• AIM OF THE EXERCISE
Take each line of the entries below that contains "grillage" and copy it.

START THE INPUT

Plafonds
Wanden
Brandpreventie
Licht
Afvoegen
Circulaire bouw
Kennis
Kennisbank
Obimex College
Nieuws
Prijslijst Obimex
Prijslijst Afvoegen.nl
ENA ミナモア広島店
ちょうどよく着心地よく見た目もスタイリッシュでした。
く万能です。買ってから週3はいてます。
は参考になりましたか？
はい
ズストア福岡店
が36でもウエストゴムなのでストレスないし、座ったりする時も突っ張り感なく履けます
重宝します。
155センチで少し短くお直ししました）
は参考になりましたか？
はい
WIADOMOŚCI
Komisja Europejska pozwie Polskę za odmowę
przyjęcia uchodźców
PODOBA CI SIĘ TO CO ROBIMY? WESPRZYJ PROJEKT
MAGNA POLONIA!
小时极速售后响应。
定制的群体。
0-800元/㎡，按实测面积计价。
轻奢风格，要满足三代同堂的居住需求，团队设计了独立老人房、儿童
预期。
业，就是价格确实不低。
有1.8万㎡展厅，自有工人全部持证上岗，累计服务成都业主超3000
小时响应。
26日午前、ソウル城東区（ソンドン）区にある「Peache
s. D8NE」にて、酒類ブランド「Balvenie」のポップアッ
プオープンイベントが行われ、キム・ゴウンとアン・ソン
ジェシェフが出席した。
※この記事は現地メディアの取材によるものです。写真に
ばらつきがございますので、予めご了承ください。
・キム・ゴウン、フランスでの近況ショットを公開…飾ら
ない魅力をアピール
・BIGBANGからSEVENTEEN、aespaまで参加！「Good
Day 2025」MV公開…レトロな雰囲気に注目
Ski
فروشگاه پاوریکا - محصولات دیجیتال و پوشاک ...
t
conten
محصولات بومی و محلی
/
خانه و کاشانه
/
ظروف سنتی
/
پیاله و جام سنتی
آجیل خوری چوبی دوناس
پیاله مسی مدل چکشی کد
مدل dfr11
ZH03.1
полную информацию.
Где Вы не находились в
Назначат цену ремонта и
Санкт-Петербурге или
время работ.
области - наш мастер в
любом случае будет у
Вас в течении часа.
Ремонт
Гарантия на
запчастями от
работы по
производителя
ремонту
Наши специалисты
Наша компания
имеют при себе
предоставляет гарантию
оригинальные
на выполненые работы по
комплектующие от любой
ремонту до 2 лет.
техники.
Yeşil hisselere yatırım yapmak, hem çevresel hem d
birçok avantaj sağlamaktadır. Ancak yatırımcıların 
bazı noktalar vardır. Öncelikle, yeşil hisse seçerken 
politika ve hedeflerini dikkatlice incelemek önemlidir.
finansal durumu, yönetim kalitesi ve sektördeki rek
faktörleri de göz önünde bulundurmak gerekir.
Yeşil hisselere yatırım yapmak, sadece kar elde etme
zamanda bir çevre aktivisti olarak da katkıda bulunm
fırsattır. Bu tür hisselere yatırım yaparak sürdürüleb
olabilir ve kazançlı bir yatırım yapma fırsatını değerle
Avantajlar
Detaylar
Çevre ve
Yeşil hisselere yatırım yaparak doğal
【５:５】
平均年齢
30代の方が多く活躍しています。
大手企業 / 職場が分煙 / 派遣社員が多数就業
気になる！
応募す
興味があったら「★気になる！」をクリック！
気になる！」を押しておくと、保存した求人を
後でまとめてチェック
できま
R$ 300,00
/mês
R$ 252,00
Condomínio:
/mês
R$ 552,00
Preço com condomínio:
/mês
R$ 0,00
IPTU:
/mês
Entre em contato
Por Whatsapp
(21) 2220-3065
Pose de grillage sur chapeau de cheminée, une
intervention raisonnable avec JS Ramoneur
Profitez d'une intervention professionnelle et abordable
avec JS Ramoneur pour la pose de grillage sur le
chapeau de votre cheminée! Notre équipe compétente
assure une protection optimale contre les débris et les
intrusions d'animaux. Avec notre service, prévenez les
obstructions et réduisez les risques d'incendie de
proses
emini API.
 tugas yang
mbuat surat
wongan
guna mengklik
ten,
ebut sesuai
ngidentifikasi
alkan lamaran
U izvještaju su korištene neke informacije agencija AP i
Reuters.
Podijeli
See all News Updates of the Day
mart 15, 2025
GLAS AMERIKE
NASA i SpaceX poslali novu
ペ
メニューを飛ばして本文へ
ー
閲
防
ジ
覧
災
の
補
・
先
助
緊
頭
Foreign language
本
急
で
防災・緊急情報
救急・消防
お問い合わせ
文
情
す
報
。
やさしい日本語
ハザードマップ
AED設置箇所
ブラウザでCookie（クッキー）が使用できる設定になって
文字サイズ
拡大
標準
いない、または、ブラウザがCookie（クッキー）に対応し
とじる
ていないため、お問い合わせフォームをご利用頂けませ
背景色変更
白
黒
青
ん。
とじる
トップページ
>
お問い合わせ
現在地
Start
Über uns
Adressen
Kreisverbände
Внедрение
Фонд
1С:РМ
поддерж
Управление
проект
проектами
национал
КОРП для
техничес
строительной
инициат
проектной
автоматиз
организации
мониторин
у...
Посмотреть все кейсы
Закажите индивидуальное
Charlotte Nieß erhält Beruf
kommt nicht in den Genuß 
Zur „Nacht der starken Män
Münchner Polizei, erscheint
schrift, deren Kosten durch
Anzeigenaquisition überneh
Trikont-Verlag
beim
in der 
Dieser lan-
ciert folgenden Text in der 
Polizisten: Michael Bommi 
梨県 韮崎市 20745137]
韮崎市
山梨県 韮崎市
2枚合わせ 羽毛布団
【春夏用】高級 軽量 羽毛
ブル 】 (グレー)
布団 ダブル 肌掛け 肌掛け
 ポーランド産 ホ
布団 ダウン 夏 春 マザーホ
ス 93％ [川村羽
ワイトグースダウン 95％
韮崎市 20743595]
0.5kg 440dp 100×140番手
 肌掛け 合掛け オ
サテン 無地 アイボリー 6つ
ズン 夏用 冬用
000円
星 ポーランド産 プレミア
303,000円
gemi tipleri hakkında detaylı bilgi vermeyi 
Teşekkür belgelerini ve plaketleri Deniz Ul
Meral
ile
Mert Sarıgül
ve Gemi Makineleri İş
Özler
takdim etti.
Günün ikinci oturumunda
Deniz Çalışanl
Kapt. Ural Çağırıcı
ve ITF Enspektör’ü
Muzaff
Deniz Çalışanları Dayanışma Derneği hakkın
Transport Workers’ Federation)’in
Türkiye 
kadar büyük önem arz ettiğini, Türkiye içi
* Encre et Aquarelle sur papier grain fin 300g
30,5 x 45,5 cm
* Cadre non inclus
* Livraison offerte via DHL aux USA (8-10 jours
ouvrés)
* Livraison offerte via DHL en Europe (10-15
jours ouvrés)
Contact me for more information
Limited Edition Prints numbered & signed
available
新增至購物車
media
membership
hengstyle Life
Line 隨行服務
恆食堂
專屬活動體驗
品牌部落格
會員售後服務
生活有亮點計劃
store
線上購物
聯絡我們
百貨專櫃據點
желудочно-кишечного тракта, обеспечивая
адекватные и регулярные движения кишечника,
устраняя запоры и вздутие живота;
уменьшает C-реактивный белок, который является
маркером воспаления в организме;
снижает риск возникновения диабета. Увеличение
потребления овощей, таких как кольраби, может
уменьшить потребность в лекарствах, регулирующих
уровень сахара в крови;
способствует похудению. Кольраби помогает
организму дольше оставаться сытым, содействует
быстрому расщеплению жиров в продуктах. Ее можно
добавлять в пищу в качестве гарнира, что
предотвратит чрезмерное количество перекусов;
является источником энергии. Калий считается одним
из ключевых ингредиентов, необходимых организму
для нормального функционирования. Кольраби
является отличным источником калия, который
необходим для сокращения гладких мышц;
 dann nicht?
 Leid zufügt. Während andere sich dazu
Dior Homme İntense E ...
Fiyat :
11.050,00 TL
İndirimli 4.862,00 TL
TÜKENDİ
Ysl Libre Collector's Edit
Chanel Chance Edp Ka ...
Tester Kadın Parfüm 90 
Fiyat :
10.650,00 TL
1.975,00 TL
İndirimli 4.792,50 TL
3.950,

END THE INPUT

• YOUR SOLUTION
Pose de grillage sur chapeau de cheminée, une
avec JS Ramoneur pour la pose de grillage sur le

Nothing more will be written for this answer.